**WHAT IS REQUIRED:** Reproduce the text of the records verbatim, from the beginning of the records through the line containing "duracağı Yeri doğru tespit…", inclusive. Omit the pictures from your output.

**SUPPLIED MATERIAL:**
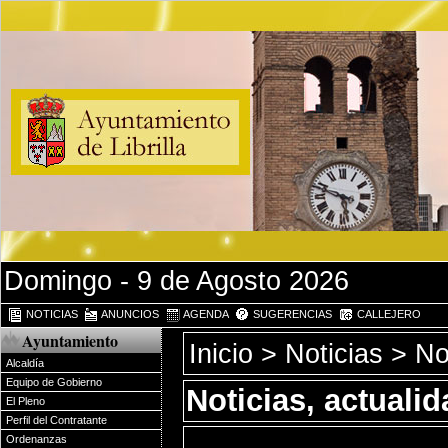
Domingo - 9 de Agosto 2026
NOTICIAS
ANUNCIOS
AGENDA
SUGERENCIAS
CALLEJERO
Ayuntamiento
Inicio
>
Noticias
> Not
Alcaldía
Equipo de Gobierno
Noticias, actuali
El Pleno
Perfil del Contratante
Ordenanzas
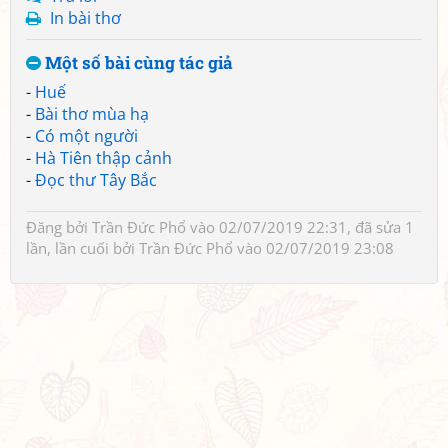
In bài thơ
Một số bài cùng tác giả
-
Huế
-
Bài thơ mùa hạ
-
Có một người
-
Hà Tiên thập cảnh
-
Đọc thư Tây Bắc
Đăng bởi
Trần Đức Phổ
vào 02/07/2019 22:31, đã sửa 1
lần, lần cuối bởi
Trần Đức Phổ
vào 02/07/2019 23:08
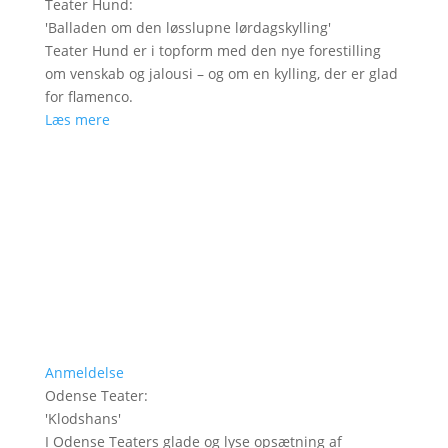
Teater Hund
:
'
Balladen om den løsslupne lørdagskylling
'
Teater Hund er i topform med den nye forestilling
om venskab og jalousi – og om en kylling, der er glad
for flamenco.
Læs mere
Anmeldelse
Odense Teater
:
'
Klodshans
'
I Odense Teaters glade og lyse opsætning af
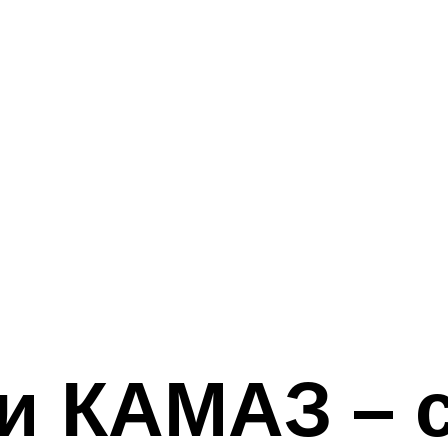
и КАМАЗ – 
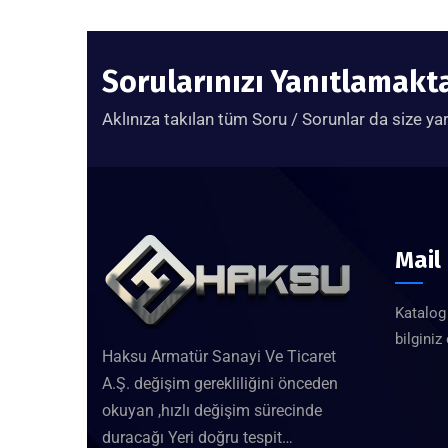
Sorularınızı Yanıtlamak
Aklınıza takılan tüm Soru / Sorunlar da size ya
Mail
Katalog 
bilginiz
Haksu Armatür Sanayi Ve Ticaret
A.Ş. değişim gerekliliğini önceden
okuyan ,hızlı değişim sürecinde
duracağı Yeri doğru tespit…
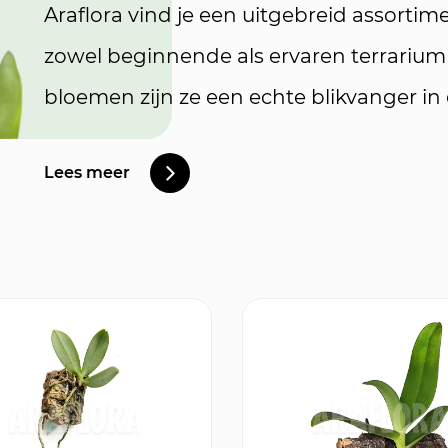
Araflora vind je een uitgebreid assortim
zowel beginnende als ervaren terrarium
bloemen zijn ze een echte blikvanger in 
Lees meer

**SOLUTION TO THE PROBLEM:**
Domingo - 9 de Agosto 2026
NOTICIAS
ANUNCIOS
AGENDA
SUGERENCIAS
CALLEJERO
Ayuntamiento
Inicio
>
Noticias
> Not
Alcaldía
Equipo de Gobierno
Noticias, actuali
El Pleno
Perfil del Contratante
Ordenanzas
In bài thơ
Một số bài cùng tác giả
-
Huế
-
Bài thơ mùa hạ
-
Có một người
-
Hà Tiên thập cảnh
-
Đọc thư Tây Bắc
Đăng bởi
Trần Đức Phổ
vào 02/07/2019 22:31, đã sửa 1
lần, lần cuối bởi
Trần Đức Phổ
vào 02/07/2019 23:08
Teater Hund
:
'
Balladen om den løsslupne lørdagskylling
'
Teater Hund er i topform med den nye forestilling
om venskab og jalousi – og om en kylling, der er glad
for flamenco.
Læs mere
Anmeldelse
Odense Teater
:
'
Klodshans
'
I Odense Teaters glade og lyse opsætning af
и КАМАЗ – 
Sorularınızı Yanıtlamak
Aklınıza takılan tüm Soru / Sorunlar da size ya
Mail
Katalog 
bilginiz
Haksu Armatür Sanayi Ve Ticaret
A.Ş. değişim gerekliliğini önceden
okuyan ,hızlı değişim sürecinde
duracağı Yeri doğru tespit…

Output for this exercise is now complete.